There can be, however, some disadvantages of such approaches: GPUs can only ever perform the calculations and data flows provided in their silicon design, so it may become difficult or even impossible to achieve new capabilities, for example, a new CODEC (such as VVC) might not map well to an existing GPU, or the use of GPUs might prevent certain algorithmic flows to be implemented, so there may remain cases where a CPU-based approach is more appropriate. A CPU-based approach has the greatest level of flexibility, allowing more flexibility in what algorithms can be implemented. So this remains the optimal choice for the cases when outright video bitrate efficiency is the most important need: for example, the massive audience case, where a CDN’s cost and energy might be a bigger consideration than the compute needed for encoding.

How can GPU-based video encoding technology reduce the carbon footprint of video streaming and enable significant cost savings for content providers?

GPUs can significantly reduce the carbon footprint by virtue of their energy-efficient nature, especially when their strengths align well with the task at hand.

When a GPU’s capabilities match the specific use case, it often becomes a favorable solution due to its potential for energy efficiency. However, it’s important to note that there are exceptions. Sometimes, the broader context of energy conservation requires a different optimization strategy.

Zooming out, the larger picture comes into focus. For instance, while a GPU might outshine a CPU in terms of efficiency on a microscopic level, the entire ecosystem needs consideration. CDNs come into play here. In certain scenarios, allocating more resources to video processing in order to achieve lower bit rates could be more prudent, even if it results in a temporary increase in the carbon footprint.
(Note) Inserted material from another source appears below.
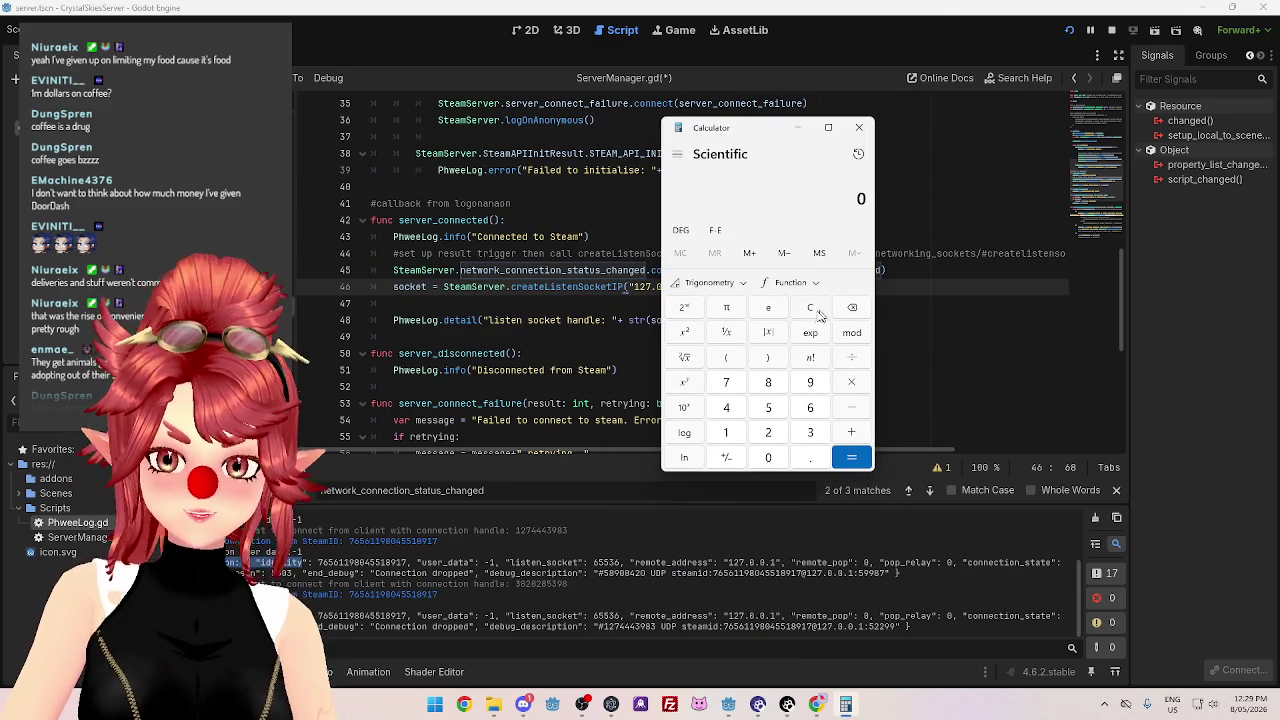
Compute 1,000,000 ÷ 5 ÷ 365 ÷ 2, about 273.97, then clear the display.
{"action": "type", "text": "1000000"}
This consideration is made for the greater purpose of minimizing data traffic and its corresponding carbon impact, particularly considering the scale of distribution via CDNs.

In essence, a comprehensive approach is essential. Focusing on optimizing a single component might not yield the most environmentally efficient result. The bigger picture, encompassing the entire system, warrants attention when determining the most effective strategy for environmental reasons. The goal is achieving the most significant overall energy and cost reduction, which may involve optimizing different components in diverse ways, depending on the use case.